1 - Cardinals summoned to Rome
The end of John Paul II's papacy has set in motion the centuries-old process of electing a new pope.
The death of a pope is the signal for cardinals from around the world to pack their bags and head for Rome to elect his successor.
Known collectively as the College of Cardinals, they will meet behind closed doors in a centuries-old ritual known as a conclave.
Gathered together in the spiritually uplifting setting of the Sistine Chapel, they will vote in conditions of absolute secrecy.
After the death of a pope, a conclave cannot begin until 15 days have elapsed, and this delay can be extended to 20 days.
This time period was originally intended to allow cardinals from distant lands time to travel to Rome by sea. Today, in the age of jet travel, they will start arriving at the Vatican within hours of the summons.
Funeral rites for the dead pope are to be celebrated for nine consecutive days, with the burial taking place four to six days after death.
During this period, the responsibility for running the Church falls to the cardinals. Most key Vatican appointments lapse. The holders of these top jobs must wait to see if they will be re-appointed - or replaced - by the new pope.
The most important official at this time is a cardinal known as the camerlengo, or chamberlain. It is his job to supervise the whole election process.

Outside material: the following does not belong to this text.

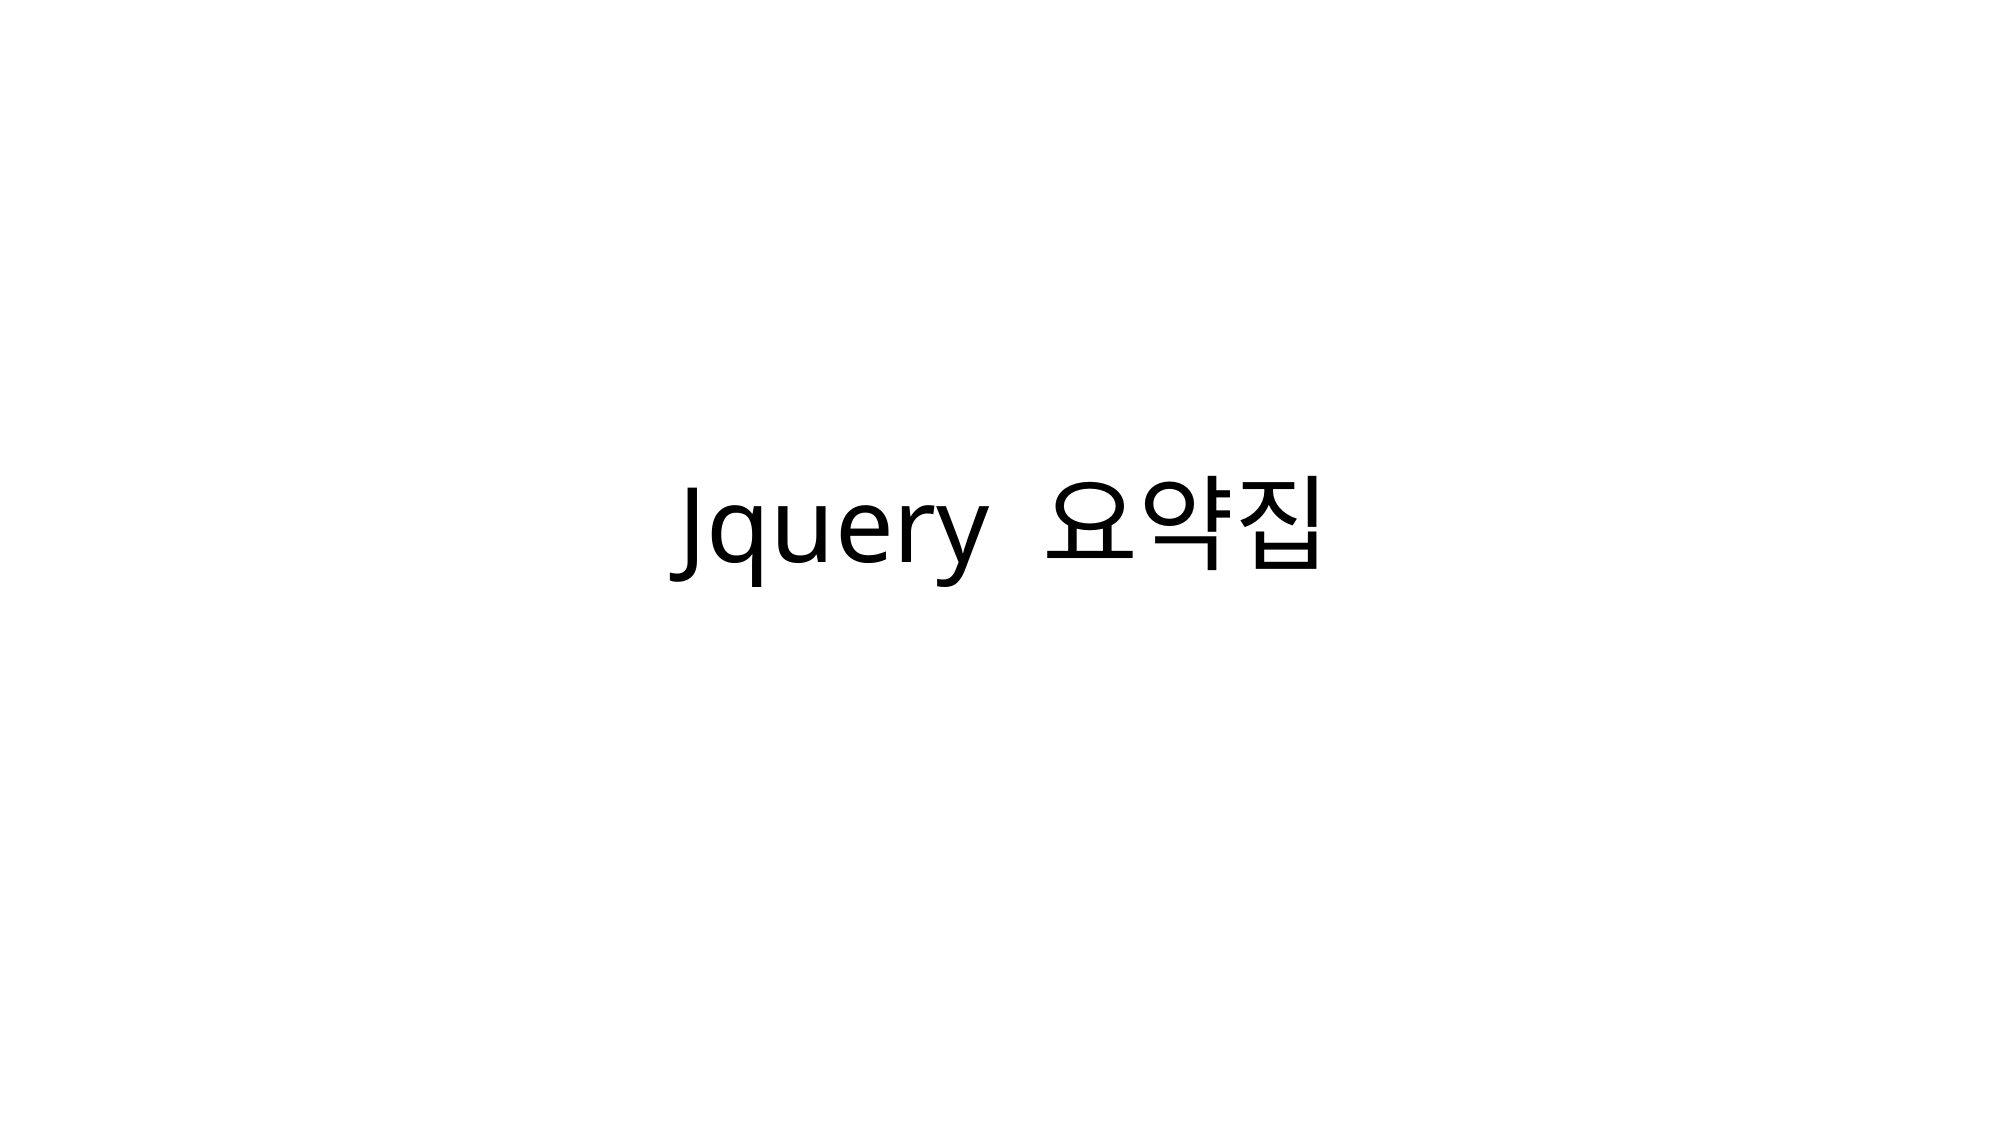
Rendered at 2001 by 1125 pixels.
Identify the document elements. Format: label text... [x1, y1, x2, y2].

text_box Jquery 요약집 [82, 450, 1926, 591]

During this period the cardinals will begin to discuss - discreetly of course - the merits of likely candidates. They have to agree on the kind of pope they want - and those discussions start in earnest in the days before the election.
The cardinals do not have to choose one of their own number - theoretically any baptised male Catholic can be elected pope - but tradition says that they will almost certainly give the job to a cardinal.
The Vatican talks about the cardinals being guided by the Holy Spirit. But although open campaigning is forbidden, a papal election is still a highly political process.
The coalition-builders have about two weeks to forge alliances. Senior cardinals who may themselves have little chance of becoming pope can still exert a considerable influence over the others.
This is a crucial stage in the election process and a time when every public remark by the cardinals is picked over by Vatican-watchers.